> About this exercise: Could you copy, word for word, every line of the data below between the line holding "skate menciptakan ciri" and the line holding "terhadap konformitas.", inclusive?
::: Records
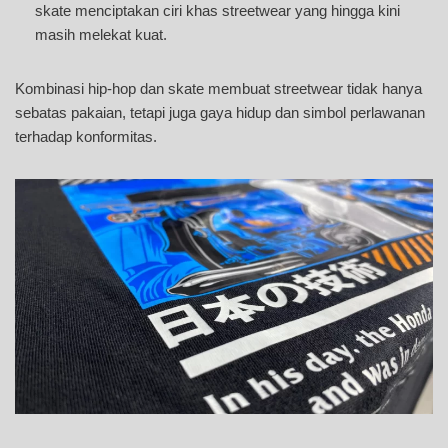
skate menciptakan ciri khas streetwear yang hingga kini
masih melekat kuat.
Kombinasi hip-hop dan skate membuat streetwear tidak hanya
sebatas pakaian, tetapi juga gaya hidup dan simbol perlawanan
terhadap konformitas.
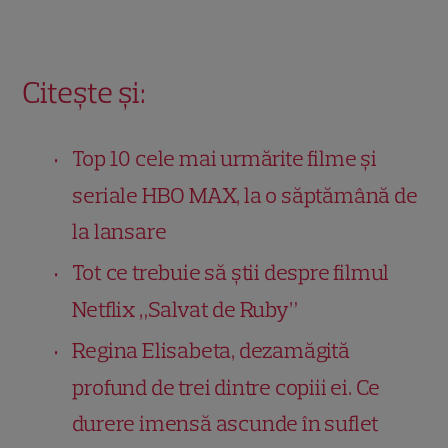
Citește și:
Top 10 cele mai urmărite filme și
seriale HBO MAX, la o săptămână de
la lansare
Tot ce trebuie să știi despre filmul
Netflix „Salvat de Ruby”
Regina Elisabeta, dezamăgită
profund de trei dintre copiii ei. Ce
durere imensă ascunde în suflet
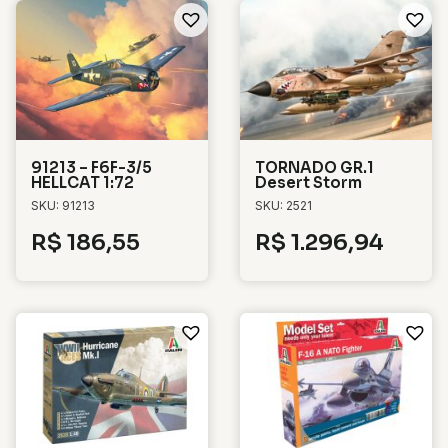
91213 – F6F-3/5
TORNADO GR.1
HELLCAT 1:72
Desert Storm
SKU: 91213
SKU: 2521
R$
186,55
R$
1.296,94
::::::
::: Records
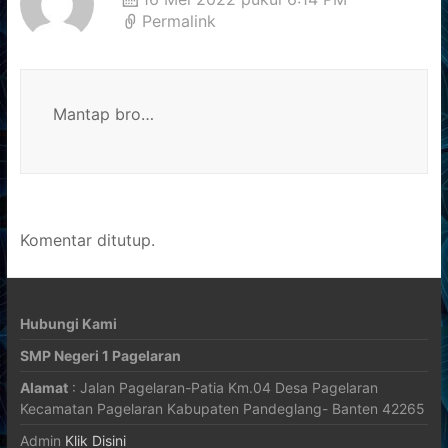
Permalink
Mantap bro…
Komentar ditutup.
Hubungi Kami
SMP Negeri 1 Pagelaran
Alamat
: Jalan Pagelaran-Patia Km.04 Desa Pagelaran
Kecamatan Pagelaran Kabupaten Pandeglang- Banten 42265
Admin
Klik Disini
::::::
> Finished exercise:
skate menciptakan ciri khas streetwear yang hingga kini
masih melekat kuat.
Kombinasi hip-hop dan skate membuat streetwear tidak hanya
sebatas pakaian, tetapi juga gaya hidup dan simbol perlawanan
terhadap konformitas.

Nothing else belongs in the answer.